I was overjoyed to discover I was expecting. And despite a few scares early on it was a pretty textbook pregnancy, a heady mix of nausea, elasticated-waist trousers and industrial-sized bottles of Gaviscon.

My beautiful baby daughter has brought me more joy than I could ever have imagined. And, unexpectedly, she has also brought me a new career: first this column about what it is really like to be a "mid-life mum". And now The Secret Diary of A New Mum (Aged 43 1/4)" which will be published next week.

The gestation of the book has not been unlike a regular pregnancy: nervous excitement at the start (is this really happening?); stress (is it all going to work out?); a period of queasiness (I can't make this chapter work - heeeelp); a middle trimester where it all seems to go fairly swimmingly; then a lot of pain, pushing and agony to get the darned thing out.

All the same, I've loved every part of the process so far, even if I do occasionally have to pinch myself to make sure I haven't dreamed the whole thing up.

Even before publication, there has been the excitement of seeing the book on Amazon - and discovering that I'd made it into the top 10 in the rankings for Books > Humour > Doctors & Medicine.

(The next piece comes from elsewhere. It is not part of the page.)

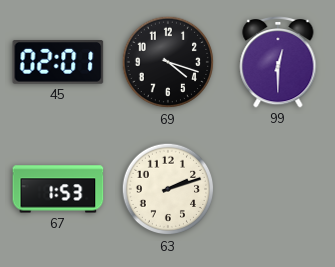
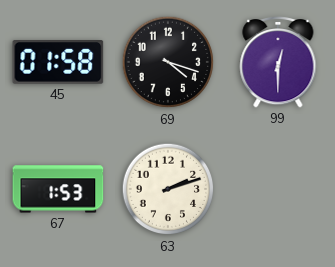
45: 02:01 -> 01:58
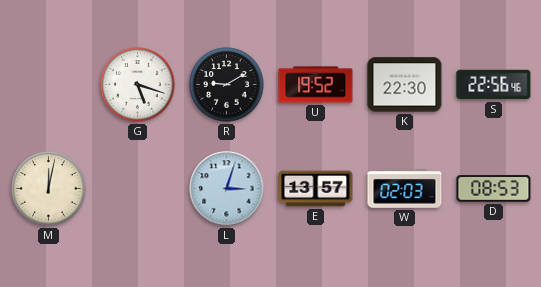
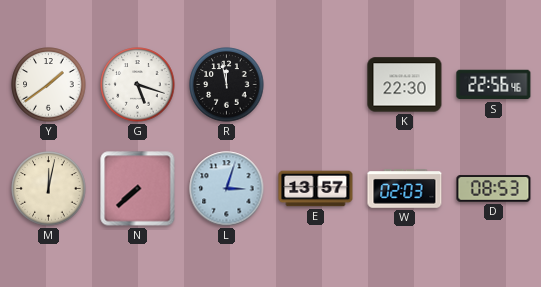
Y: none -> 1:39
R: 9:10 -> 11:58
U: 19:52 -> none
N: none -> 7:38
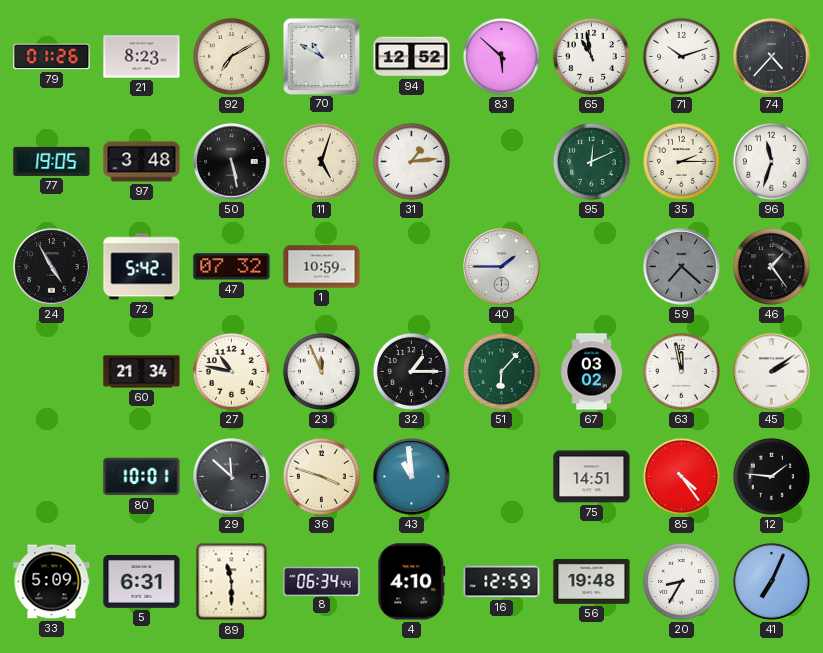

Although I wasn't quite sure whether to be flattered or alarmed that this listing put me just one place ahead of a book called A Little Fart.

Fun this journey might have been to date, but I would be lying if I were to imply it's been glamour all the way. There was the photo shoot for a national newspaper when the make-up artist turned up an entire week early. (How bad did they think I actually look?)

And while I was checking out venues for the launch party, the owner of one bookshop looked me closely up and down and said: "Self-published I presume". I clearly need to work on my image. Although, oh, the satisfaction of being able to reply: "Random House, actually."

(I admit this would have worked better as an exit line had I not then turned haughtily and walked straight into a large display of Dr Seuss.)

The majority of my new "baby" friends are young. And so it has not been without trepidation that I have publicly outed myself as a mid-life mum. Although I have a sneaking feeling that even if I had chosen to hide behind the hair dye, it would only have been a matter of time before my cover was blown.

But I am getting used to the idea that these new chums have never heard of Reg Varney, Kelly Marie et al. And that they laugh at the fact I'm quite happy to stay in on a Saturday night listening to my record collection - and indeed at the fact I have a record collection in the first place ("Do they really play on both sides?" asked one.)

I occasionally wonder whether going public has made me feel even older. On a day-to-day basis I like to think not - though it is true that on one recent occasion I was greatly alarmed by a sudden deterioration in my nighttime driving vision in the space of just two hours. "Middle age is truly upon me," I wailed, before discovering that I had been so deep in conversation when I got back into the car that I had accidentally put on a pair of sunglasses instead of my prescription specs. Great relief at not quite having reached that stage of ocular degeneration - although…"first sign of senility", I overheard one passenger mutter to another.

And as for the child - she is too young to read Secret Diary for herself, although she knows that's what I've been up to. "Look," she cried on spotting the distinctive cover, "you wrote that book about me."

"I did," I tell her pulling her close. "I wrote it because I love you more than anything in the whole wide world."

"Humph," she says. "You forgot the universe".